Stephanie Carlson volunteered to take an 8-hour shift at a care facility for the elderly on Thanksgiving Day 2016 so a co-worker could spend the day with their young children.

The elderly residents needed company, too, Carlson told her family.

There would be many more Thanksgivings, her father, Steven Carlson, said he thought at the time. But just days later on Dec. 1, a woman driving 82 mph in a 50 mph zone slammed into the car Stephanie was riding in, killing her and Bridget Giere, both 16, and badly injuring Samantha Redden, then 17.

The girls were going to Mounds View High School when Rachel Kayl crashed into their vehicle on Hwy. 96 at Old Hwy. 10 in Arden Hills, sending it rolling several times.

“I see no signs of remorse or sorrow for the accident she caused,” Steven Carlson said at Kayl’s sentencing Wednesday afternoon. “No family should have to go through this hell.”
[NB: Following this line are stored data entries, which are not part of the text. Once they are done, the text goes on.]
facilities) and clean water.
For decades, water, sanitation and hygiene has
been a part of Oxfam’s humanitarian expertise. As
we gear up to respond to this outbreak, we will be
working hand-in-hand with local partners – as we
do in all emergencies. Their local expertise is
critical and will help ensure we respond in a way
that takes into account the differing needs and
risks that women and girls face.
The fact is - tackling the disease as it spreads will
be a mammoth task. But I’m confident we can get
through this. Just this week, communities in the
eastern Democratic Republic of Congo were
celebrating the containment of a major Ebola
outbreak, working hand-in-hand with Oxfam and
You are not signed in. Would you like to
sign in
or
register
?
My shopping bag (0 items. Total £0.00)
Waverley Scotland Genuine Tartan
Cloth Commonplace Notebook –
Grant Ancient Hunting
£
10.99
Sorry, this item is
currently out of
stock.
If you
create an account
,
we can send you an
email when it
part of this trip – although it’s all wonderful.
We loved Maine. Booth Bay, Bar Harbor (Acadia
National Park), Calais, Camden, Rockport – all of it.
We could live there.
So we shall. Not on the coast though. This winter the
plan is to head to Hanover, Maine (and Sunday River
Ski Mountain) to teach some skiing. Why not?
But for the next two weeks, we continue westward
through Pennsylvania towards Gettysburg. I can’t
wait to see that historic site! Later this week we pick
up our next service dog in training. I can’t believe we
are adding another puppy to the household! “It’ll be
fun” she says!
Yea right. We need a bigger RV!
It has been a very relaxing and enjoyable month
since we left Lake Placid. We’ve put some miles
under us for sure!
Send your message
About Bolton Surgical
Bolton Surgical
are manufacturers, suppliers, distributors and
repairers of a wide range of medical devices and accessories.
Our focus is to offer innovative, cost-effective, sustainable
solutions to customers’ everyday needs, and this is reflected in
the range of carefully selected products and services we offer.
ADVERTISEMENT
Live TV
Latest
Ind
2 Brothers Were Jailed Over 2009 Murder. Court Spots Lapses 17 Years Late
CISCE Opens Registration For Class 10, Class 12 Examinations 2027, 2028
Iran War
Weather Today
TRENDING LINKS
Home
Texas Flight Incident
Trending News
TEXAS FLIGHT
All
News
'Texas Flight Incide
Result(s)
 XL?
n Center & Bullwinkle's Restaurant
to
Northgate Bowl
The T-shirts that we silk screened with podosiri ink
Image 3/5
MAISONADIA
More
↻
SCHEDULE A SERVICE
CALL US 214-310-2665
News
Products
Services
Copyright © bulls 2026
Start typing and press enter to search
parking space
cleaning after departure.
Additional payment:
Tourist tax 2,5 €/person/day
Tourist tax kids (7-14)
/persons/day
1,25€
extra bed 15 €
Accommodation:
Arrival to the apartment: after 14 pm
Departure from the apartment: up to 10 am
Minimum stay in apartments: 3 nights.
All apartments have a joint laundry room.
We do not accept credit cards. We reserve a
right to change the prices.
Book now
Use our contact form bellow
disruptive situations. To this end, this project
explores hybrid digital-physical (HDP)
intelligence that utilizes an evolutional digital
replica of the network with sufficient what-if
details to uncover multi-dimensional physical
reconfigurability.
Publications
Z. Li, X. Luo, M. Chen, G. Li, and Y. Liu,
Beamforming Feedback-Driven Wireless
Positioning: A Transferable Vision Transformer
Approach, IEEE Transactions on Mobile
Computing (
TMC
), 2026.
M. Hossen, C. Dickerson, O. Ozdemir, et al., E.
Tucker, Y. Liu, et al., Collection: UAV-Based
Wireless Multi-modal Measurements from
Kayl, 33, of Maple Grove, was sentenced in Ramsey County District Court to 10 years’ probation for the crash, and could face nearly 10 years in prison if she violates the terms of her probation. Her driver’s license will be revoked for six years.

Judge Thomas Gilligan Jr. also sentenced Kayl to serve a year in the county workhouse, but he said he would not require her to turn herself in until December 2019 because he had several questions about the county’s ability to house her due to her several unspecified physical and psychological medical conditions.

Gilligan plans to convene a review hearing on Nov. 29, 2019, to hear from Kayl’s doctors and corrections officials about how she can be accommodated in the workhouse.

Kayl reached a plea agreement with the prosecution and the family’s approval, and pleaded guilty in September to two counts of criminal vehicular homicide and one count of criminal vehicular operation. While both sides agreed to probation, Assistant County Attorney Hassan Tahir pushed for time in the workhouse as an additional punishment left to the judge’s discretion.

“This crash was completely preventable,” Tahir said.

Kayl’s attorney, Adam Johnson, said Kayl had “significant medical needs” that require up to four doctors visits a week and also used “several electronic devices” to manage her health. Kayl’s doctors recommended against time in the workhouse and a county corrections official said Kayl would be an “undue burden,” Johnson said.

Johnson did not specify Kayl’s medical conditions, citing privacy. He advocated for home electronic monitoring, which Tahir resisted.

Samantha Redden was the first to give a victim impact statement at Kayl’s sentencing as several dozen family members and friends packed the courtroom. Redden said she had no memory of the crash but recalled waking up in the car she was driving with the steering wheel crushing her chest so hard she couldn’t breathe.

“I hate that I never got to say goodbye,” said Redden, who was unable to attend her friends’ funerals. “I’ll always be haunted by the guilt I feel.”

Redden, who suffered a traumatic brain injury, among many other injuries, said the pain in her hips and shoulders and the scars across her skin will always remind her of her best friends’ deaths.

“To me,” she said, “justice will never be served.”

Bridget’s parents, Marilee and Martin Giere, said she loved to volunteer at Feed My Starving Children, spend time with her family, play poker and babysit the neighborhood children.

“Our family is a jigsaw puzzle with a piece missing,” her mother said.

Stephanie’s parents, Catherine and Steven Carlson, remembered her as someone who loved her friends, cats, running and astronomy. She was the youngest of their five children.

Both families also said they felt that Kayl tried to minimize her role in the crash and believed she was remorseful that she was caught, not that she killed two girls.

“There’s a gaping wound in our hearts,” Catherine Carlson said. “There is no reprieve from this sentence for us.”

Kayl, who cried throughout the victim impact statements and pressed a string of rosary beads between her palms, apologized to the families and told the court that she felt “incredible guilt” for her actions.

“I struggle every day and wonder why I am here and they are not,” she said. “I accept every hardship I endure.”

Tahir noted that in legal arguments filed before her guilty plea, Kayl pointed some blame at Redden, who turned through the intersection on a yellow arrow. Tahir said the only person at fault was Kayl, who sped dangerously while driving to work.

Redden waited for four cars and a school bus to pass through the intersection before making a legal turn, but Kayl was driving too fast, he said.